HOW TO COMPLETE THIS TASK: From the line containing "Document page, 1500x1125 pixels." down to the line containing "Identify the document" in the records below, reproduce every line exactly, ends included, and omit all others.

INFORMATION SHOWN:
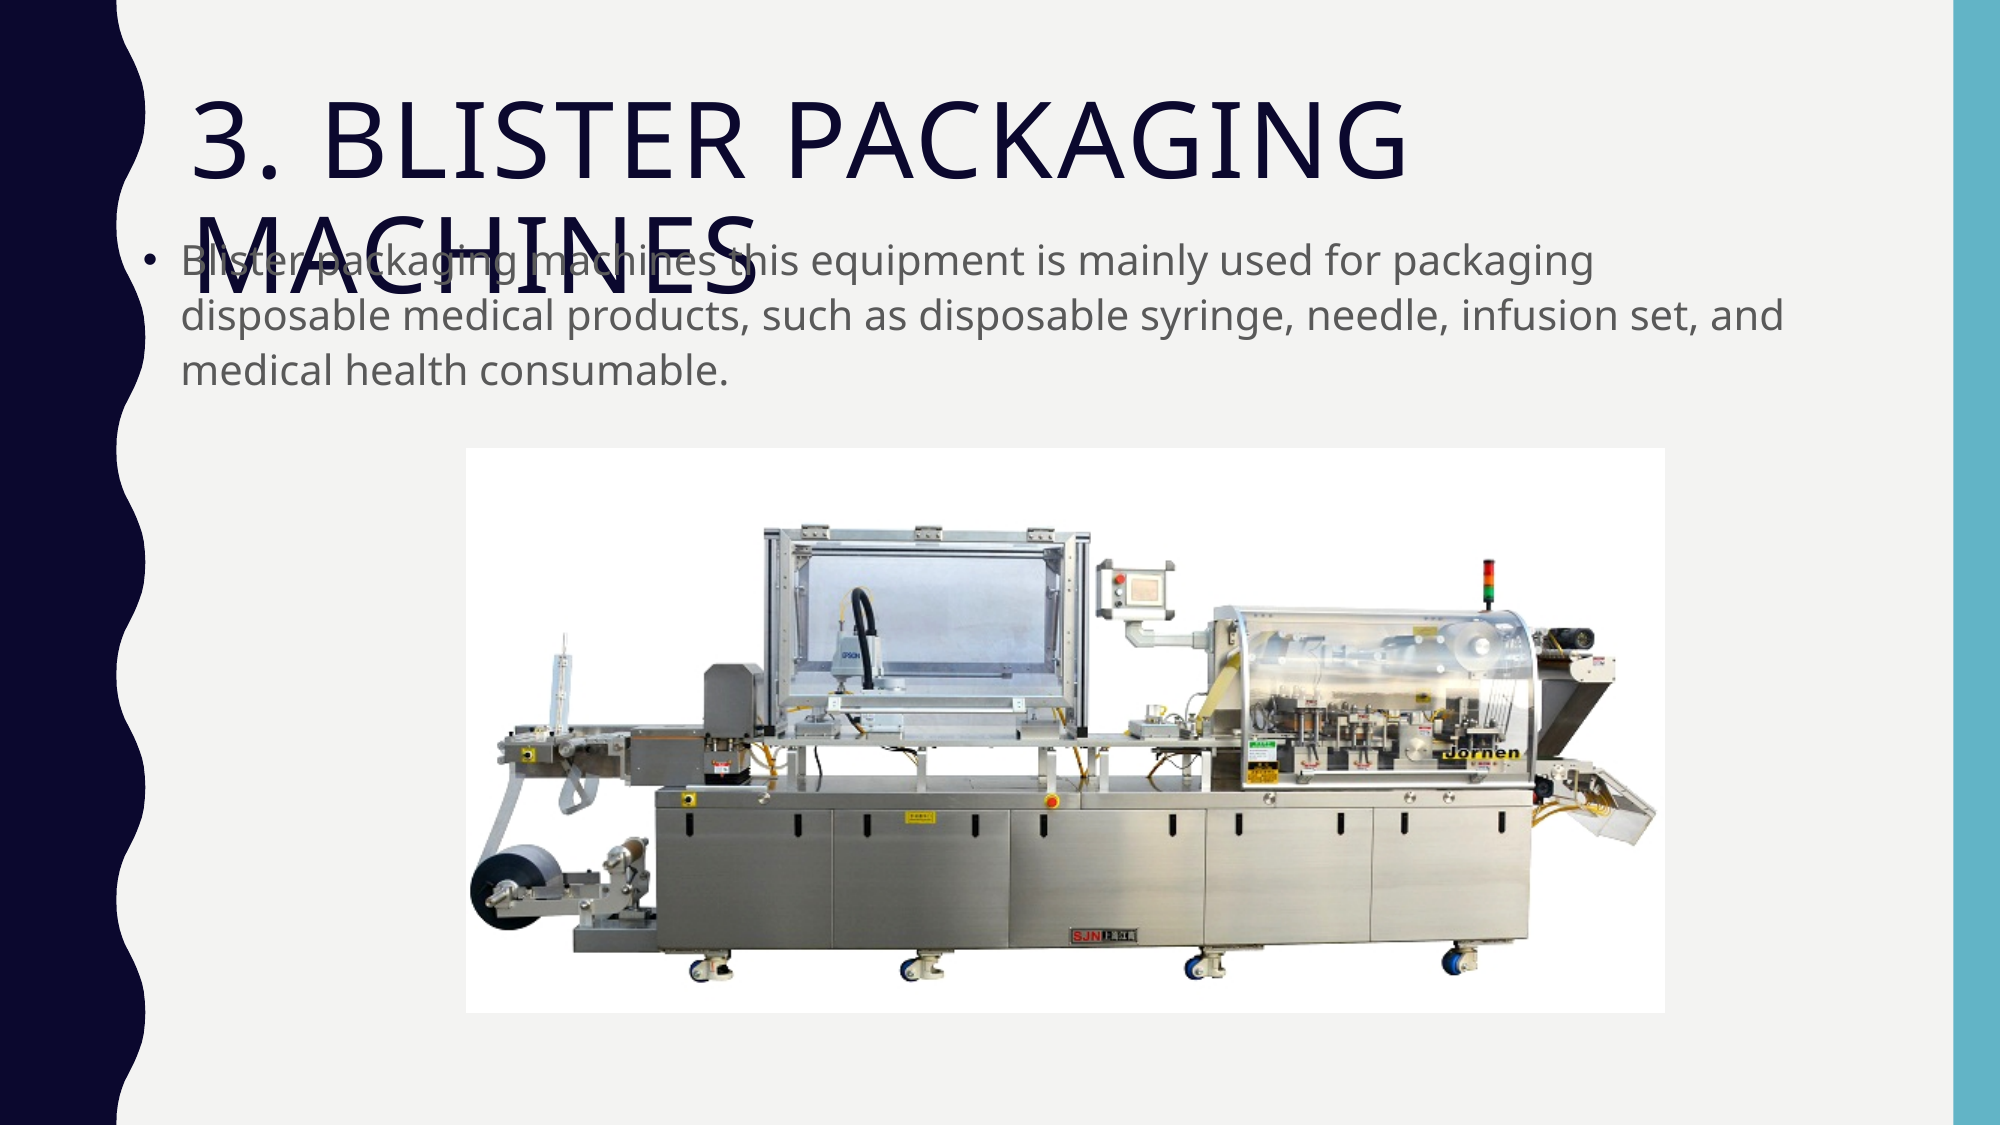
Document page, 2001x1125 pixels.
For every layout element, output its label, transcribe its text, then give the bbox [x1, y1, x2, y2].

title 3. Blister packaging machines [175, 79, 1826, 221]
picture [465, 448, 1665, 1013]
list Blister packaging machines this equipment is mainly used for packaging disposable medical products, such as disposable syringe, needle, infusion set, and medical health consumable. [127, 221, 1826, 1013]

---

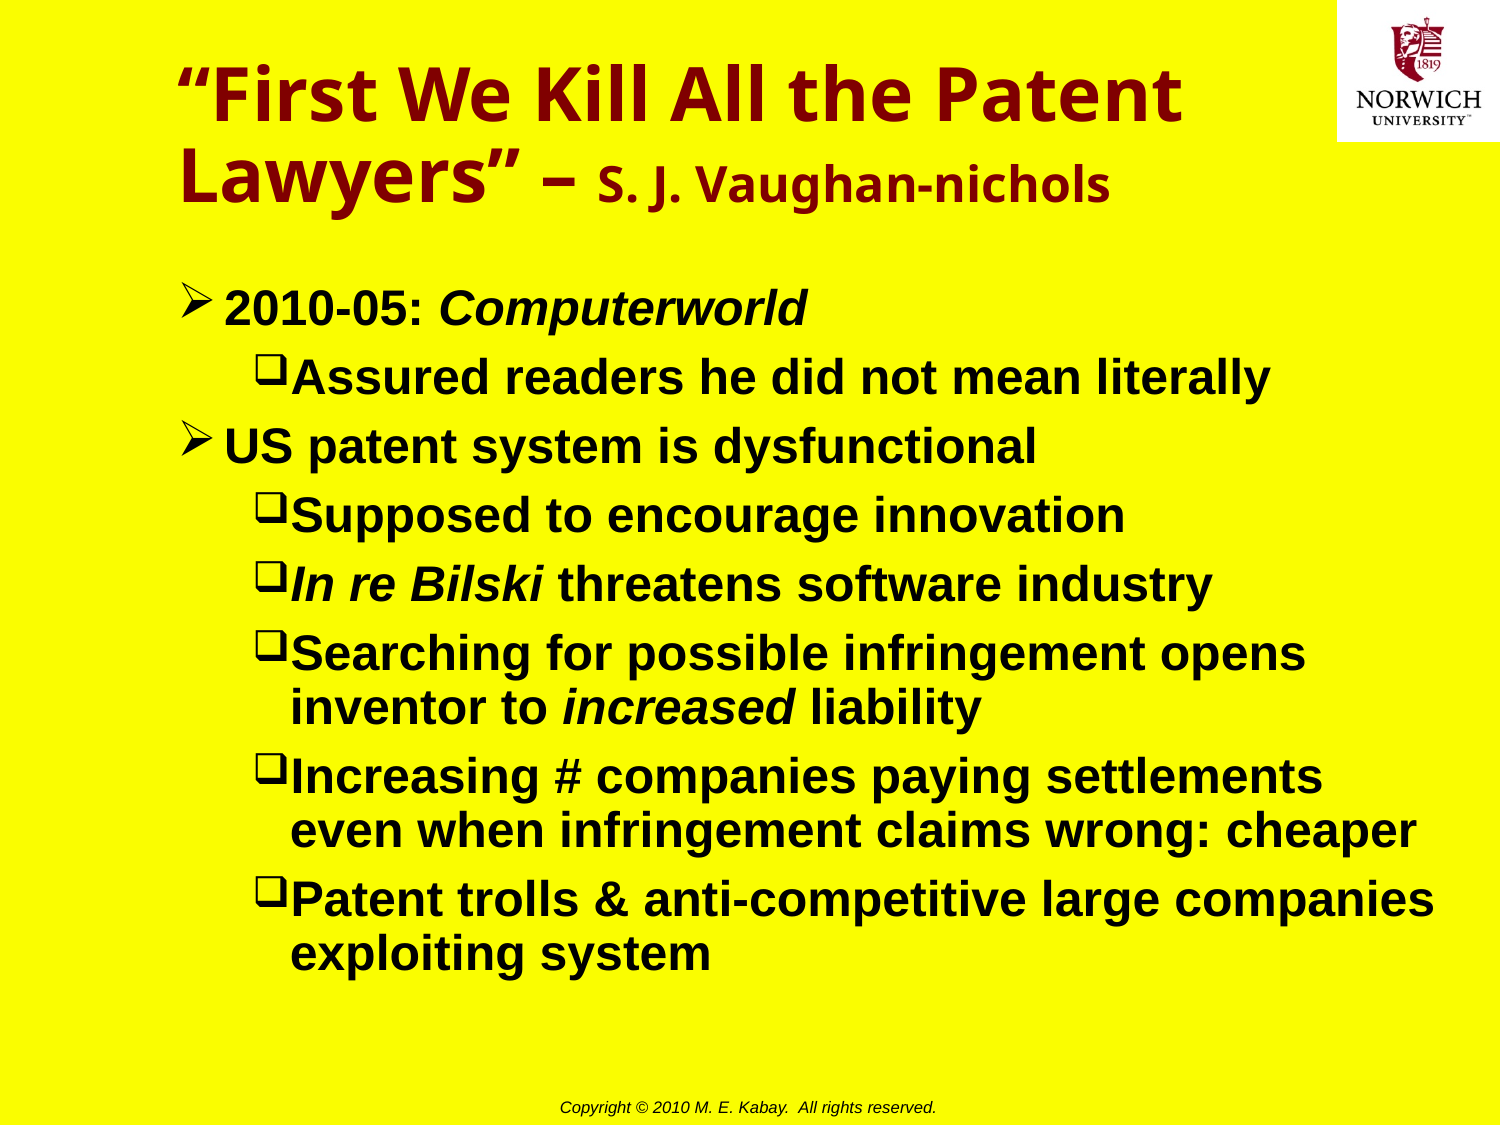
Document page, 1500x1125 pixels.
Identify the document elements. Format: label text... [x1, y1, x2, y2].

EXERCISE SOLUTION:
Document page, 1500x1125 pixels.
Identify the document elements. Format: label text... [x1, y1, x2, y2].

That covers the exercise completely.